Чтение онлайн

ЖАНРЫ

Шрифт:

Гость, пользуясь паузой, оглянулся на гигантский, старой работы буфет, который здесь использовали в качестве бара, и подумал, что если не поостеречься, то одеревенение гарантировано, а дальше Страна дураков и Поле Чудес, то есть никуда не придется двигаться.

«Может, все же лучше уйти?» – сверкнула малодушная мысль, но при дневном свете ее никто не заметил. Позже она, безрадостная, еще не раз будет являться Антону Германовичу под разными личинами: «Пошли домой?», «Не надо бы тебе больше.» А один раз заглянет в окно, прикинувшись синей неоновой надписью «Завязывай!». Прямо с того самого места, где буквально секунду назад светилась реклама магазина «Связной». Антон Германович даже глаза зажмурит, потрясенный увиденным, а когда откроет, то «Связной» уже восстановится в правах и владениях.

«Быстро как все меняется», –

удивится Антон Германович, не догадываясь, что задремал под умиротворенное сопение ветеринара. Видно, перестало тому хватать четверти часа, дабы полностью восстановиться.

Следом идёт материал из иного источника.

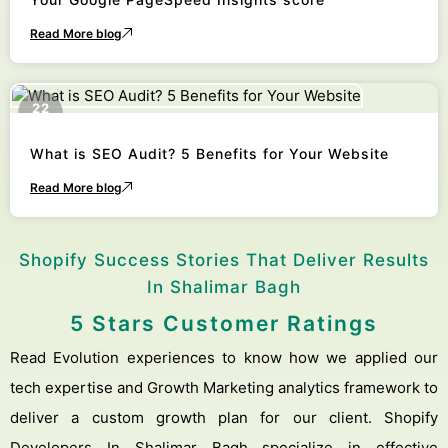
Read More blog
22
October
What is SEO Audit? 5 Benefits for Your Website
Read More blog
Shopify Success Stories That Deliver Results
In Shalimar Bagh
5 Stars Customer Ratings
Read Evolution experiences to know how we applied our
tech expertise and Growth Marketing analytics framework to
deliver a custom growth plan for our client. Shopify
Developers In Shalimar Bagh specialize in effective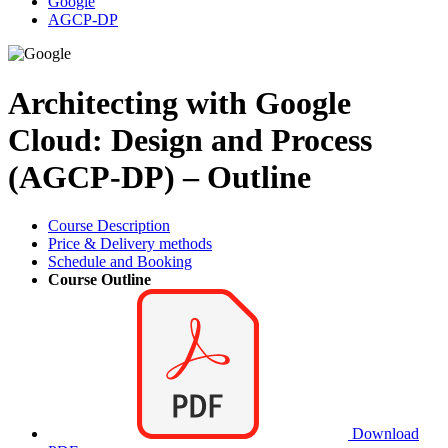
Google
AGCP-DP
Architecting with Google
Cloud: Design and Process
(AGCP-DP) – Outline
Course Description
Price & Delivery methods
Schedule and Booking
Course Outline
Download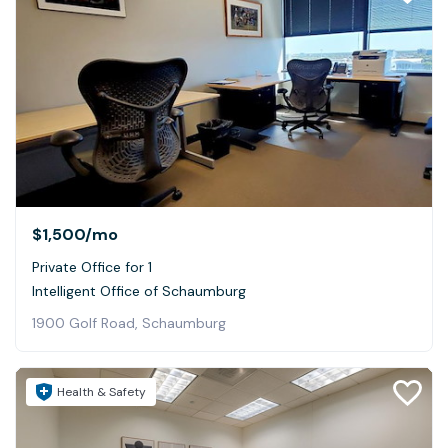
$1,500
/mo
Private Office for 1
Intelligent Office of Schaumburg
1900 Golf Road, Schaumburg
Health & Safety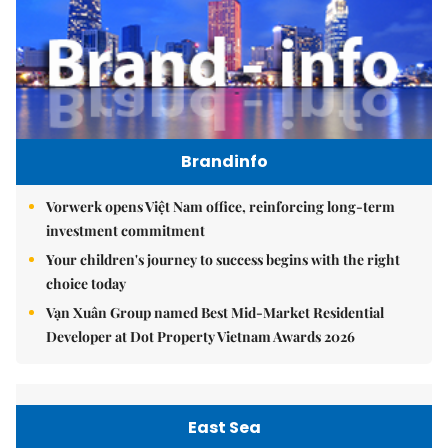
Brandinfo
Vorwerk opens Việt Nam office, reinforcing long-term
investment commitment
Your children's journey to success begins with the right
choice today
Vạn Xuân Group named Best Mid-Market Residential
Developer at Dot Property Vietnam Awards 2026
East Sea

Возможно, не один Антон Германович наблюдал эту странную мистификацию с рекламой «Связного» – Москва большой город. Кто-то, допускаю, и внял. А мои окна, как, впрочем, и окна квартиры Антона Германовича, выходят всего лишь на другие такие же окна, и единственный «связной» между всеми нами, жильцами, – ближайший универсам. Он в трехстах метрах, за углом, так что вывеска из окна не видна, даже если в форточку по пояс высунуться. В этом, наверное, корень всех наших бед. Некому призвать, непризванными и живем. Впрочем, к чему христианскому может призвать «Ашан»?

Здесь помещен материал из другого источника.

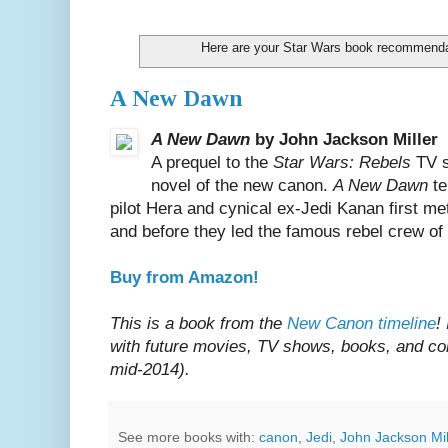
Here are your Star Wars book recommenda
A New Dawn
A New Dawn
by John Jackson Miller
A prequel to the
Star Wars: Rebels
TV s
novel of the new canon.
A New Dawn
te
pilot Hera and cynical ex-Jedi Kanan first me
and before they led the famous rebel crew of
Buy from Amazon!
This is a book from the
New Canon timeline
!
with future movies, TV shows, books, and com
mid-2014).
See more books with:
canon
,
Jedi
,
John Jackson Mil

По правде сказать, Антон Германович и не подозревал, что традиция одаривать врачей выпивкой и конфетами сохраняется и поныне. Думать забыл о таком пережитке. Даже в его ведомственную, на все замки запечатанную медицину и то проскользнула куницей коммерция, но пока не наглела, скромничала, опасалась режимности. Однако же часы на запястьях избранных эскулапов уже непривычно сверкали, по памяти отражая яркие искры альпийских вершин.

«Ничего принципиально нового: часы и деньги сменили коньяк и конфеты», – утешил себя Антон Германович раз и навсегда выводом, примирившим его с новыми обстоятельствами.

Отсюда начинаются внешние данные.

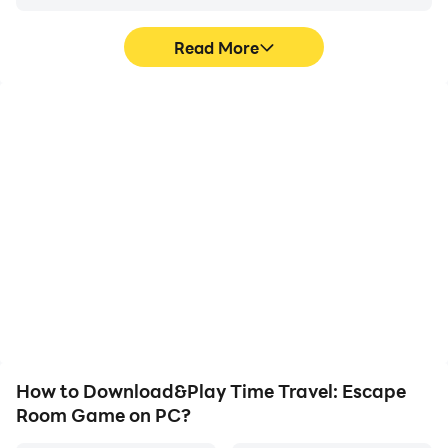
Read More
High FPS
Video Recorder
With support for high
Easily capture your
FPS, Time Travel: Escape
performance and
Room Game's game
gameplay process in
graphics are smoother,
Time Travel: Escape
and actions are more
Room Game, aiding in
seamless, enhancing the
learning and improving
visual experience and
driving techniques, or
immersion of playing
sharing gaming
Time Travel: Escape
experiences and
Room Game.
achievements with other
players.
How to Download&Play Time Travel: Escape
Room Game on PC?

Теперь же, разглядывая содержимое на полстворки приоткрытого бара, решил, что «жидкие» подношения – специфика зверолекарей. «Какой милый анахронизм», – улыбнулся он, отмахнувшись от надоедливой, приставучей мысли о том, сколько всего переменилось вокруг, внутри и вообще. Хватило на пару секунд. «Нынче за здоровье людей напитками не берут – поделены мы с братьями нашими меньшими на непересекающиеся миры, – подумал он и разом помрачнел: – Людьми нынче берут». Не к месту вспомнилась прочитанная в газете история о том, как старушка малолетнюю внучку свела к дантисту на поругание, чтобы тот скобки девчушке бесплатно поставил. «В самом деле. – уже в который раз по этому поводу матюгнулся в сердцах. – Что же за жизнь такая с неровными-то зубками! «Натурою», видишь ли, принимают, а вином и сластями – нет. А ведь и их в свое время называли «натурой». Вот и слово осталось.»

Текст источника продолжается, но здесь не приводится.